Required work:
Copy the records below, substituting "0-indexed" for every "zero-indexed" and leaving everything else unchanged.

Dataset entries:
##########

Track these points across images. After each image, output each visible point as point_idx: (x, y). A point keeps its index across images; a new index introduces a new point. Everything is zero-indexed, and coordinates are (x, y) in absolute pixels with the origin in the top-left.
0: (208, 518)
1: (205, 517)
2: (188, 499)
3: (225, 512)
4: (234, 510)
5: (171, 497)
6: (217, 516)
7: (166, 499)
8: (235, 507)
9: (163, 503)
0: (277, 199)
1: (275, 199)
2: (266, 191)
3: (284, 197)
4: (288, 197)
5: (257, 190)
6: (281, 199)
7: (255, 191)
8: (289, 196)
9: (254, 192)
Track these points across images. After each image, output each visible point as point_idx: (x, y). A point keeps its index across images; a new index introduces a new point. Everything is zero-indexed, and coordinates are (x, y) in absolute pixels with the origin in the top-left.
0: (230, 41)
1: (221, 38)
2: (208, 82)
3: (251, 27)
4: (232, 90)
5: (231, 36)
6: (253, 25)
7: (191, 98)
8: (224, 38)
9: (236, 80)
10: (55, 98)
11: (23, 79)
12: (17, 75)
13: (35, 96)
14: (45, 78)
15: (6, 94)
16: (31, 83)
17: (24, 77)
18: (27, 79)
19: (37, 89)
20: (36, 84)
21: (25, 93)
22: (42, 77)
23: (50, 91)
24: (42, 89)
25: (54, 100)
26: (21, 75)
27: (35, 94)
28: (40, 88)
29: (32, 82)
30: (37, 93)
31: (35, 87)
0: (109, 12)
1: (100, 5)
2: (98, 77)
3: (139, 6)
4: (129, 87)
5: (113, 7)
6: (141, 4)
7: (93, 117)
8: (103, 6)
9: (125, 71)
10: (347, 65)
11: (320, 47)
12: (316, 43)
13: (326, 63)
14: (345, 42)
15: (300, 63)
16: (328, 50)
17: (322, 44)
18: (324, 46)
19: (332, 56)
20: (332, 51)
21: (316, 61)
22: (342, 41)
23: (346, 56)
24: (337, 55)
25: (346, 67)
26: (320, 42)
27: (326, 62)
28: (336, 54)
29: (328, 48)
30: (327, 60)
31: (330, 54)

##########

Task output:
Track these points across images. After each image, output each visible point as point_idx: (x, y). A point keeps its index across images; a new index introduces a new point. Everything is 0-indexed, and coordinates are (x, y) in absolute pixels with the origin in the top-left.
0: (208, 518)
1: (205, 517)
2: (188, 499)
3: (225, 512)
4: (234, 510)
5: (171, 497)
6: (217, 516)
7: (166, 499)
8: (235, 507)
9: (163, 503)
0: (277, 199)
1: (275, 199)
2: (266, 191)
3: (284, 197)
4: (288, 197)
5: (257, 190)
6: (281, 199)
7: (255, 191)
8: (289, 196)
9: (254, 192)
Track these points across images. After each image, output each visible point as point_idx: (x, y). A point keeps its index across images; a new index introduces a new point. Everything is 0-indexed, and coordinates are (x, y) in absolute pixels with the origin in the top-left.
0: (230, 41)
1: (221, 38)
2: (208, 82)
3: (251, 27)
4: (232, 90)
5: (231, 36)
6: (253, 25)
7: (191, 98)
8: (224, 38)
9: (236, 80)
10: (55, 98)
11: (23, 79)
12: (17, 75)
13: (35, 96)
14: (45, 78)
15: (6, 94)
16: (31, 83)
17: (24, 77)
18: (27, 79)
19: (37, 89)
20: (36, 84)
21: (25, 93)
22: (42, 77)
23: (50, 91)
24: (42, 89)
25: (54, 100)
26: (21, 75)
27: (35, 94)
28: (40, 88)
29: (32, 82)
30: (37, 93)
31: (35, 87)
0: (109, 12)
1: (100, 5)
2: (98, 77)
3: (139, 6)
4: (129, 87)
5: (113, 7)
6: (141, 4)
7: (93, 117)
8: (103, 6)
9: (125, 71)
10: (347, 65)
11: (320, 47)
12: (316, 43)
13: (326, 63)
14: (345, 42)
15: (300, 63)
16: (328, 50)
17: (322, 44)
18: (324, 46)
19: (332, 56)
20: (332, 51)
21: (316, 61)
22: (342, 41)
23: (346, 56)
24: (337, 55)
25: (346, 67)
26: (320, 42)
27: (326, 62)
28: (336, 54)
29: (328, 48)
30: (327, 60)
31: (330, 54)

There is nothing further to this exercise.